- **YOUR TASK**:
Substitute "graph" for every "chart" in the listing below and reproduce it otherwise unchanged, omitting the pictures.

- **DATA**:
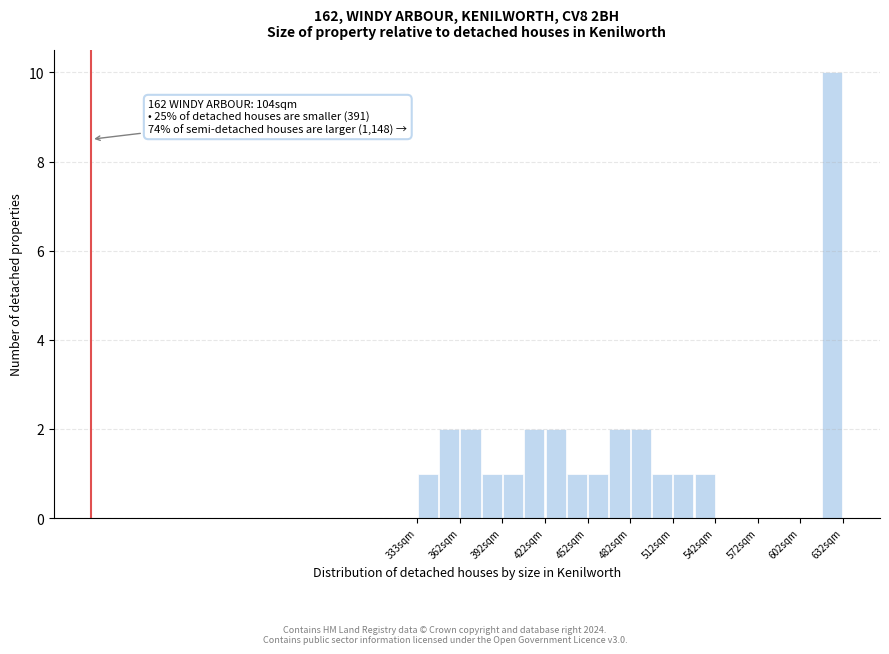

Read against the x-axis, roughly where is the centre of the tallest bar?

625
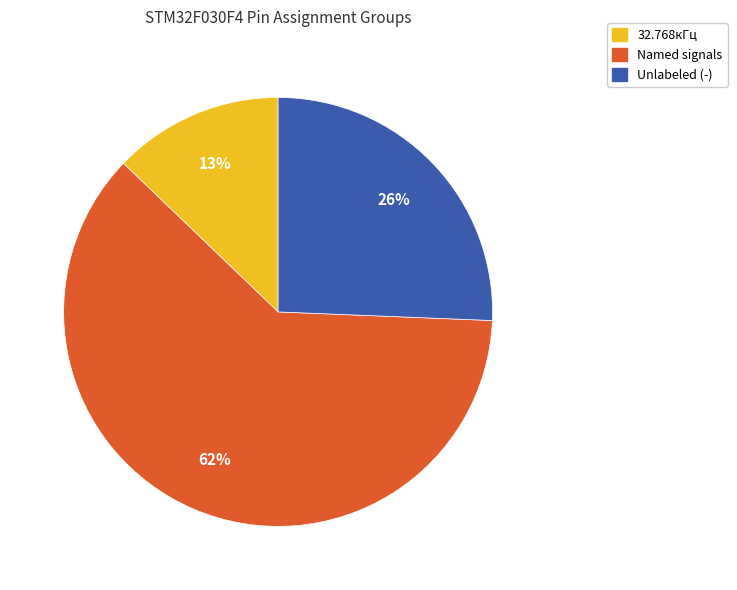

Is there a majority slice in this chart?

Yes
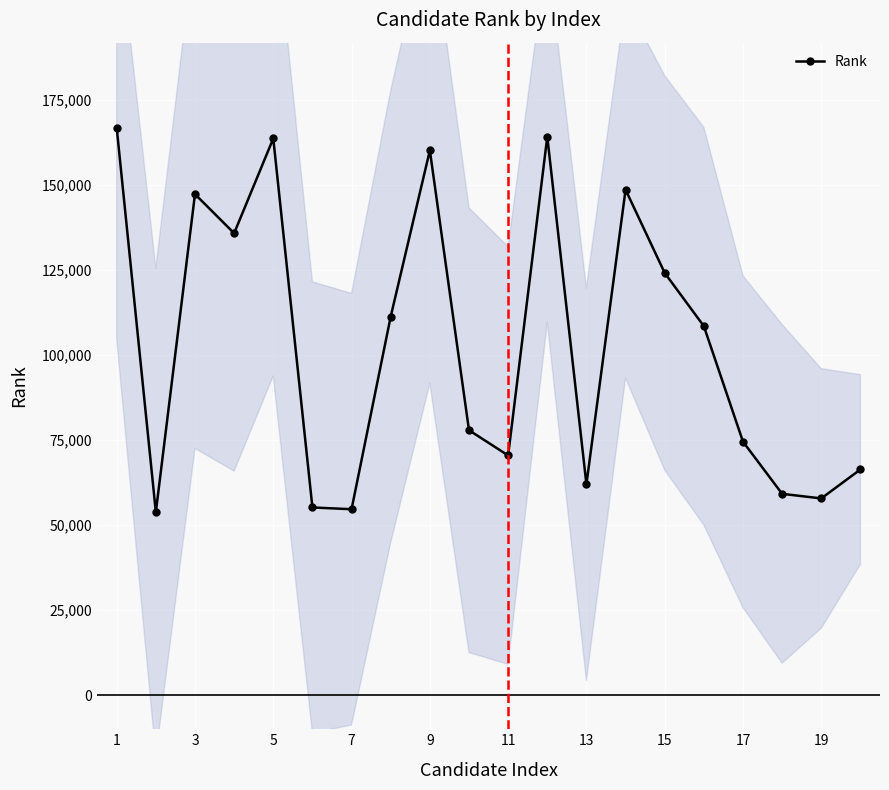

Where is the first local maximum for Rank?

3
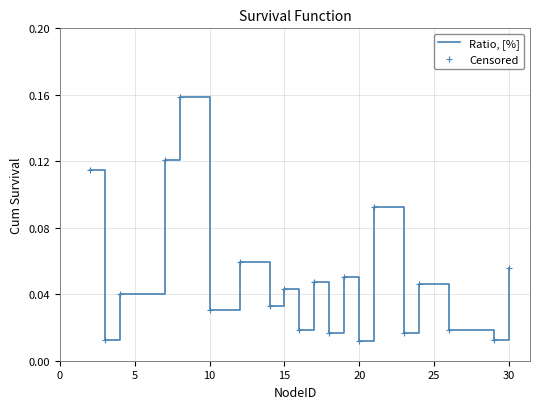

How many lines are shown in the chart?

1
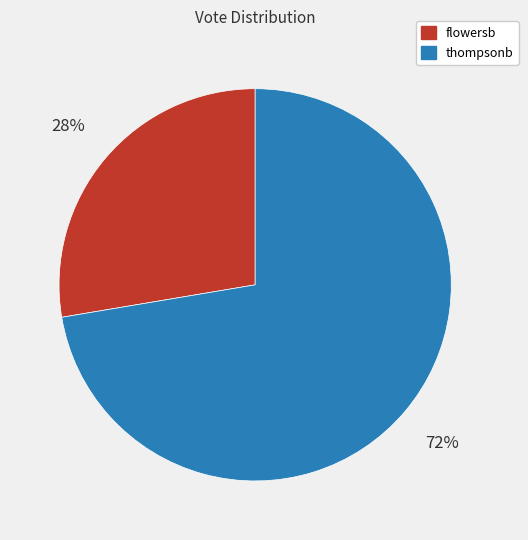

To the nearest percent, what is the average slice percentage?

50%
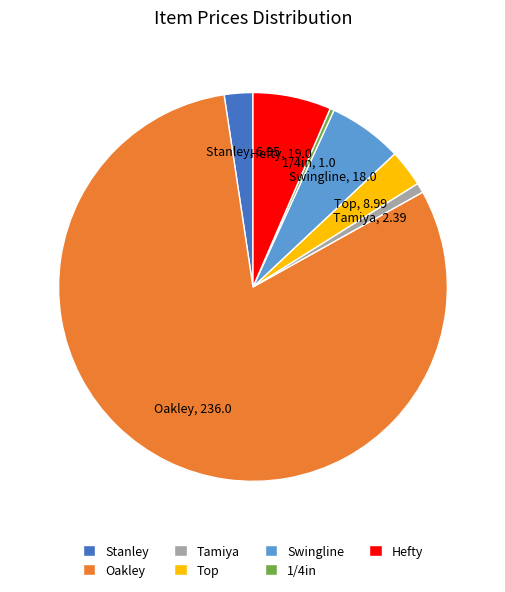

Is the sum of 1/4in and Tamiya greater than half?

No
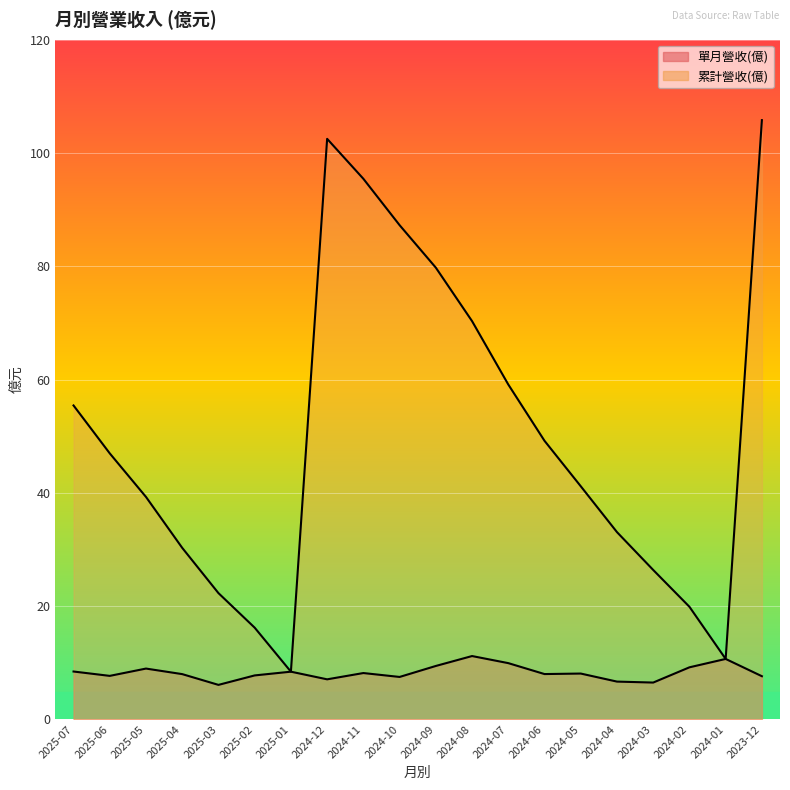

List the series in order of their peak value, lowest first.

單月營收(億), 累計營收(億)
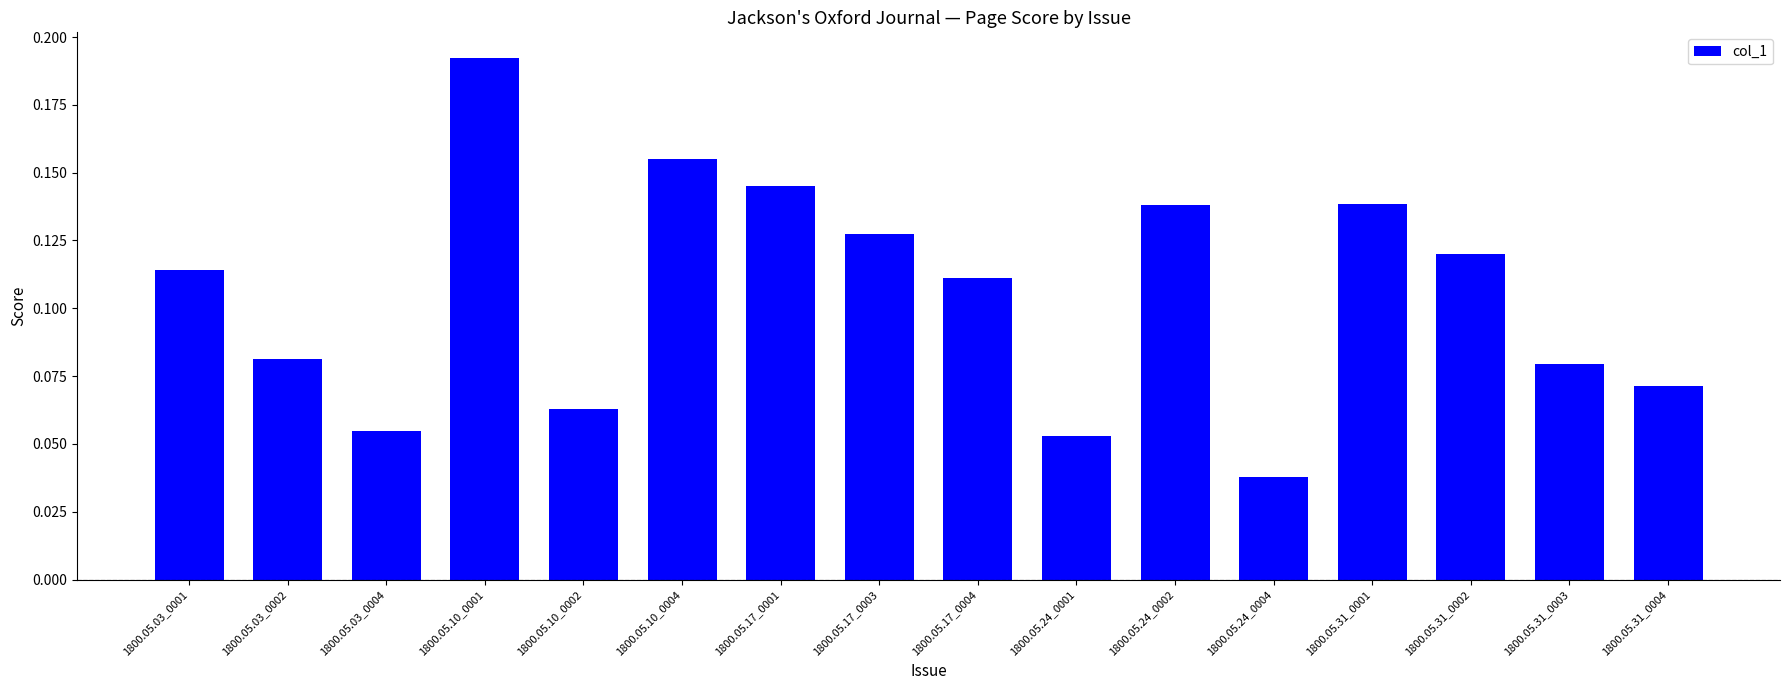

The chart shows a value of 0.0 at 1800.05.17_0004. True or false?

False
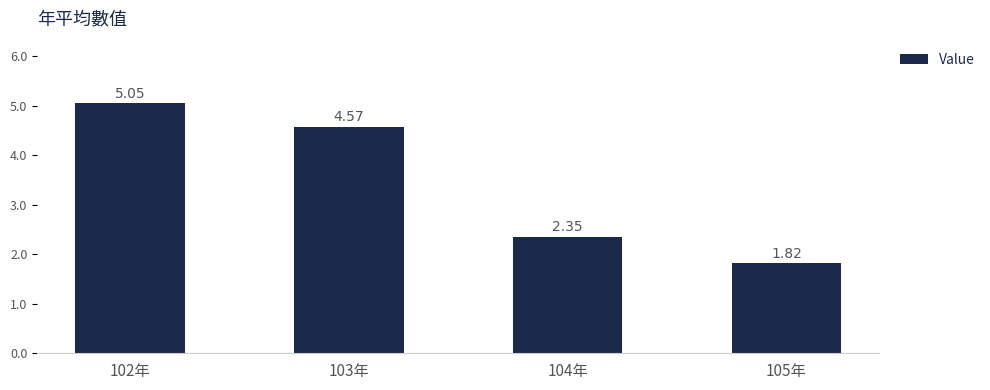

What is the label of the 1st bar from the left?

102年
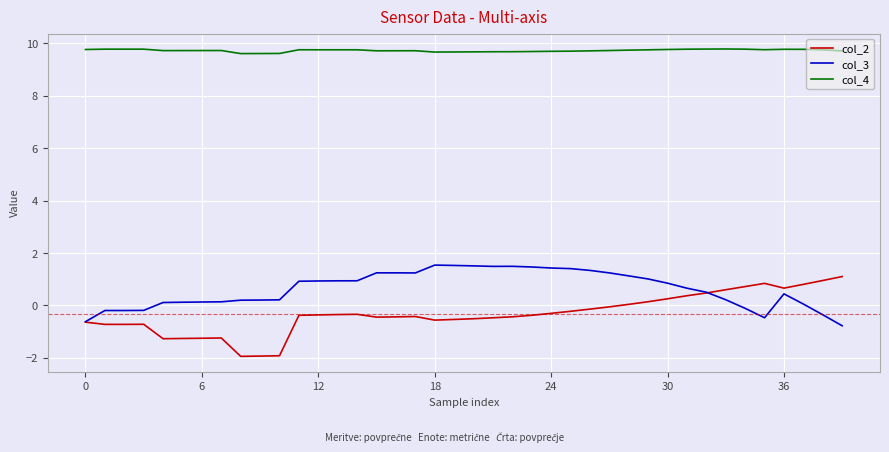

True or false: col_3 and col_4 intersect in this chart.

False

- **SOLUTION FOR THIS TASK**:
Read against the x-axis, roughly where is the centre of the tallest bar?

625

Is there a majority slice in this graph?

Yes

Where is the first local maximum for Rank?

3

How many lines are shown in the graph?

1

To the nearest percent, what is the average slice percentage?

50%

Is the sum of 1/4in and Tamiya greater than half?

No

List the series in order of their peak value, lowest first.

單月營收(億), 累計營收(億)

The graph shows a value of 0.0 at 1800.05.17_0004. True or false?

False

What is the label of the 1st bar from the left?

102年

True or false: col_3 and col_4 intersect in this graph.

False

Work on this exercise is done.